September 11, 2007

 

CBOT Corn Review on Monday: Ends lower despite higher wheat, soybeans

 

 

Chicago Board of Trade corn futures settled modestly lower Monday, unable to generate any upside momentum despite stronger wheat and soybean prices, analysts said.

 

September corn declined 1 1/2 cents to US$3.29 3/4 per bushel, December also ended 1 1/2 cents lower at US$3.46 and March declined 1 cent to US$3.63.

 

"There is some disinterest in owning corn ahead of the U.S. Department of Agriculture reports on Wednesday," said Dale Durchholz, senior analyst at AgriVisor in Bloomingtonne, Ill. The corn harvest is beginning to pick up and early yield reports have people thinking that the production will be higher than expected, Durchholz said.

 

Weather conducive to harvesting corn is expected over the next several days in the U.S. Midwest also limited buying interest, a trader says. The DTN Meteorlogix Weather forecast expects mainly dry weather through Wednesday in much of the region.

 

Corn remains under pressure from the harvest and ideas of a larger crop, but on the other hand, corn is cheap compared to the other grains, said Durchholz.

 

A rally in both wheat and soybean futures limited the downside in corn, a trader said.
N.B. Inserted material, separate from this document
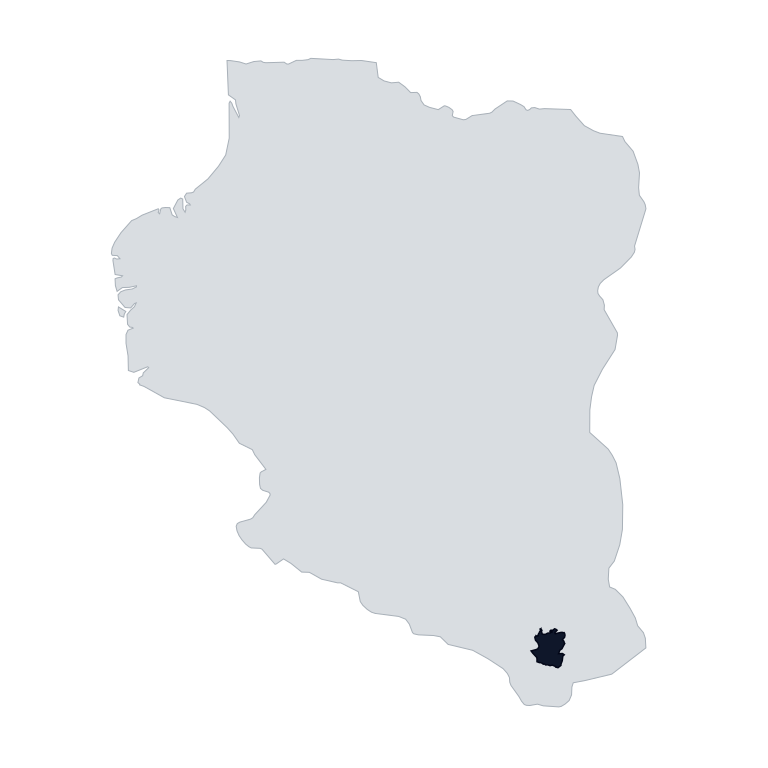 Mafa, Borno, Nigeria (highlighted), rotated 88°
{"feature_id": "59680162B20020413332718", "entity_name": "Mafa", "entity_type": "district", "adm_level": 2, "iso_a3": "NGA", "parent_name": "Nigeria", "parent_adm1": "Borno", "projection": "orthographic", "projection_center": [13.35, 11.959], "detail": "fine", "context": "in_parent", "style": "filled", "palette": "ink", "viewbox_px": 768, "rotation_deg": 88, "n_neighbors": 0, "source": "geoboundaries", "source_scale": "gbopen_adm2", "svg_char_len": 5609}
<svg xmlns="http://www.w3.org/2000/svg" viewBox="0 0 768 768"><g transform="rotate(88 384 384)"><path d="M656.9,131.5L681.9,166.5L687.2,192.5L689.2,205.3L693.4,206.8L701.2,207.4L706.8,210.0L710.2,214.2L712.4,218.2L712.8,220.6L711.2,236.1L709.3,241.8L710.4,249.5L710.1,252.8L709.2,255.0L705.8,257.6L701.0,260.1L689.7,267.6L686.5,268.7L681.7,268.9L677.6,270.8L672.7,274.8L662.2,289.7L653.2,304.7L646.5,329.0L638.6,336.5L637.1,343.2L635.9,358.4L634.7,362.9L633.4,364.2L624.8,367.1L619.8,370.6L616.8,377.4L613.0,400.7L611.6,404.5L608.8,408.5L604.4,412.9L600.6,415.3L590.7,416.9L581.2,434.3L581.1,437.4L576.9,453.2L569.6,465.2L569.1,472.8L560.0,483.3L555.3,490.5L560.1,498.0L560.4,499.2L544.8,511.7L543.9,513.6L543.2,522.4L541.9,524.7L539.1,527.9L534.8,531.4L530.5,534.1L525.7,536.0L521.0,536.7L518.4,535.5L517.0,532.9L514.4,522.1L513.1,519.8L510.1,517.7L498.1,505.8L490.9,501.6L489.3,501.9L488.1,503.0L486.0,508.9L484.0,511.1L480.1,511.8L473.5,511.8L468.6,510.9L467.5,509.7L465.2,505.0L450.2,515.6L445.0,517.9L438.2,530.6L428.8,536.7L422.3,542.1L404.8,559.2L401.3,564.2L397.8,571.7L390.1,604.0L378.0,624.0L376.3,628.3L375.6,628.1L374.0,629.9L369.4,628.7L367.3,624.9L364.5,624.2L359.5,618.6L358.5,619.5L363.6,633.6L361.6,639.0L347.0,638.8L334.3,640.4L325.6,640.1L321.3,638.0L319.4,632.7L318.7,633.3L318.2,636.1L315.4,638.2L305.7,638.4L301.4,634.7L298.0,630.7L294.3,628.8L294.8,630.5L299.1,634.5L298.5,640.1L290.6,646.4L285.6,646.7L282.6,643.8L281.0,639.2L280.3,632.4L278.3,628.0L277.2,627.9L278.5,635.3L278.5,642.1L282.1,647.5L276.4,649.0L269.5,649.1L268.7,647.1L267.9,642.7L266.7,641.5L265.2,648.9L251.1,650.6L249.1,650.3L248.7,648.9L249.8,646.8L249.6,643.5L246.4,646.0L245.9,651.1L244.1,651.9L238.7,651.0L232.9,648.2L223.5,641.5L211.9,630.5L210.1,625.7L206.8,619.8L201.0,603.5L202.1,602.8L204.8,603.7L206.1,602.3L201.3,601.0L200.3,599.8L200.0,596.2L200.3,591.9L207.6,589.8L209.4,587.2L210.4,584.6L201.3,588.4L192.9,583.6L191.1,580.7L192.1,578.7L201.9,578.8L205.4,576.8L203.2,576.0L199.5,576.0L198.2,574.6L198.3,571.3L197.1,572.0L195.5,574.9L189.7,576.9L186.4,574.6L186.2,569.8L185.5,567.6L182.7,565.8L172.9,552.8L160.6,541.8L149.6,534.2L132.9,530.1L97.9,529.0L96.0,527.9L98.1,526.3L101.2,525.3L112.6,519.8L110.7,519.0L99.0,522.2L94.9,522.5L89.6,529.4L55.2,529.6L55.4,526.4L57.1,517.1L59.4,510.7L57.2,502.8L56.8,495.7L58.3,493.5L58.8,490.9L58.9,472.6L60.8,470.0L60.9,468.2L57.5,460.3L57.7,454.3L57.2,448.5L56.0,445.8L58.0,423.6L57.7,418.1L58.9,414.3L59.8,404.7L59.9,395.3L62.6,380.5L77.4,379.1L81.1,373.4L83.3,366.1L82.9,358.8L87.8,352.6L93.7,347.2L93.7,340.9L95.3,339.1L98.1,337.7L102.0,337.1L106.5,334.2L109.1,328.9L111.7,320.2L108.1,314.1L108.3,312.7L109.8,309.5L112.2,306.4L114.0,305.4L118.2,306.4L119.7,305.1L122.7,295.6L122.5,293.0L118.8,286.5L117.1,269.0L116.1,266.7L113.1,263.5L105.4,251.0L105.7,245.2L109.4,237.9L111.7,234.4L114.9,232.5L115.6,230.8L114.7,228.7L113.2,227.1L113.0,223.7L114.7,219.1L114.4,214.0L116.2,187.9L122.9,183.0L132.8,174.8L138.1,166.0L140.9,159.4L145.0,137.0L150.1,134.8L160.1,126.9L173.3,122.6L181.9,121.3L196.7,122.7L204.3,122.2L210.9,117.9L213.9,116.7L218.0,116.1L254.9,128.8L258.3,128.4L261.1,129.2L265.7,132.4L276.3,143.6L287.5,160.7L291.0,164.4L294.5,166.4L298.2,167.2L301.0,167.0L303.7,165.4L307.4,162.3L312.9,161.0L317.4,161.4L341.0,149.0L343.3,148.9L357.6,151.9L376.9,165.2L392.7,174.0L403.9,177.0L417.1,179.2L439.6,180.1L456.9,162.2L463.3,158.3L470.9,154.8L486.8,151.6L513.0,149.6L537.6,150.8L552.9,154.0L569.0,160.0L575.9,165.7L586.9,166.7L594.7,165.6L597.3,160.0L605.2,152.6L617.0,145.8L626.6,141.0L634.5,138.9L641.6,133.4L647.2,131.7L656.9,131.5ZM306.6,645.6L301.2,647.2L297.7,646.7L302.5,639.5L305.0,641.1L308.1,641.8L306.6,645.6Z" fill="#d9dde1" stroke="#a8b0b8" stroke-width="1"/><path d="M673.6,220.0L671.4,217.0L670.1,216.9L668.9,216.4L666.8,215.5L662.2,214.8L660.9,213.3L659.6,215.0L659.6,219.0L656.5,217.7L656.0,217.3L654.8,215.4L652.1,213.9L649.6,212.4L648.7,213.0L647.7,213.1L647.2,213.3L645.9,214.6L644.8,213.7L643.5,212.4L641.5,211.9L640.6,212.0L640.0,212.1L639.2,212.4L638.7,212.7L638.8,213.3L638.8,213.7L638.8,214.0L638.7,214.2L638.5,214.3L638.4,215.7L639.5,221.5L638.3,221.9L636.9,220.4L636.1,219.6L635.1,220.8L634.6,222.1L636.0,223.9L635.9,225.9L636.8,226.8L637.0,226.8L637.1,226.7L637.3,226.5L637.4,226.4L637.2,225.2L637.3,225.0L637.3,224.8L637.4,224.6L637.5,224.6L637.8,224.8L638.1,224.9L638.1,225.0L638.0,225.5L637.8,226.2L637.9,226.5L638.6,226.5L638.7,226.8L638.7,227.0L638.7,227.5L638.6,227.9L638.7,228.5L638.7,229.1L639.0,229.8L639.4,230.4L639.4,230.5L639.7,231.0L639.8,231.5L639.8,231.9L639.8,232.5L639.8,232.9L639.7,233.5L639.5,234.5L638.5,234.9L637.5,235.0L636.1,235.4L635.9,235.0L635.8,234.8L635.7,234.8L635.6,235.0L635.4,235.1L635.2,235.2L635.0,235.3L634.9,235.3L634.7,235.3L634.5,235.5L634.4,235.7L634.3,235.8L634.2,235.8L634.3,235.9L634.2,235.9L634.2,236.0L634.2,236.3L634.3,236.3L634.5,236.4L634.5,236.5L634.8,236.5L634.9,236.3L635.6,236.3L636.3,236.4L636.6,236.7L637.1,237.2L637.4,237.3L637.9,237.5L638.2,237.6L638.4,237.6L638.7,238.1L640.7,239.0L641.0,238.8L641.1,239.2L641.1,239.3L641.1,239.7L641.4,240.2L641.1,240.6L640.8,240.9L641.0,241.0L641.2,240.9L641.6,241.4L642.2,242.1L643.0,242.0L645.4,241.5L646.9,240.2L648.0,239.3L649.7,238.7L651.5,238.1L654.0,239.5L654.7,241.2L655.9,246.3L658.2,244.7L662.6,240.9L664.1,240.7L666.9,240.8L667.9,238.4L668.0,236.9L668.6,235.7L669.3,235.0L669.5,234.6L669.6,234.2L669.4,233.8L669.4,233.7L669.5,233.4L669.9,232.8L670.4,232.3L670.4,231.6L670.3,230.9L670.4,230.0L671.3,227.9L671.0,226.5L670.8,225.7L672.4,222.2L672.9,222.3L673.6,220.0Z" fill="#0f172a" stroke="#020617" stroke-width="1.5"/></g></svg>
December wheat settled 17 1/2 cents higher at US$8.61 per bushel and November soybeans gained 12 3/4 cents to US$9.18.

 

Stronger than expected export inspections released during the session had little market, the trader said.

 

The USDA reported weekly corn inspections for the period ending Sept. 6 were 43.958 million bushels, above the 34-39 million expected by analysts and the 38.417 million inspected last week.

 

On daily technical charts, electronically traded December remained within its recent trading range of US$3.58 to US$3.35 1/2.

 

In open auction trading, commodity fund selling was estimated at 2,000 contracts.

 

In options trading, MF Global sold 600 December US$3.20 puts and 1,000 December US$3.30 puts and UBS sold 2,000 December US$3.00 puts.

 

Oat futures ended higher as fund buying and spillover strength from stronger oat prices in overnight trading underpinned prices, a commission house analyst said.

 

Sep oats rose 2 1/2 cents to US$2.56 per bushel and Dec gained 4 cents to US$2.67 3/4.

 

Ethanol futures ended mixed in thin trade. Oct ethanol settled 1.8 cents higher at US$1.558 per gallon and Nov fell .007 cent to US$1.563.

 

Monday afternoon, the USDA is scheduled to release the weekly crop progress report for the week ended Sep. 9 at 4:00 p.m. EDT (2000 GMT).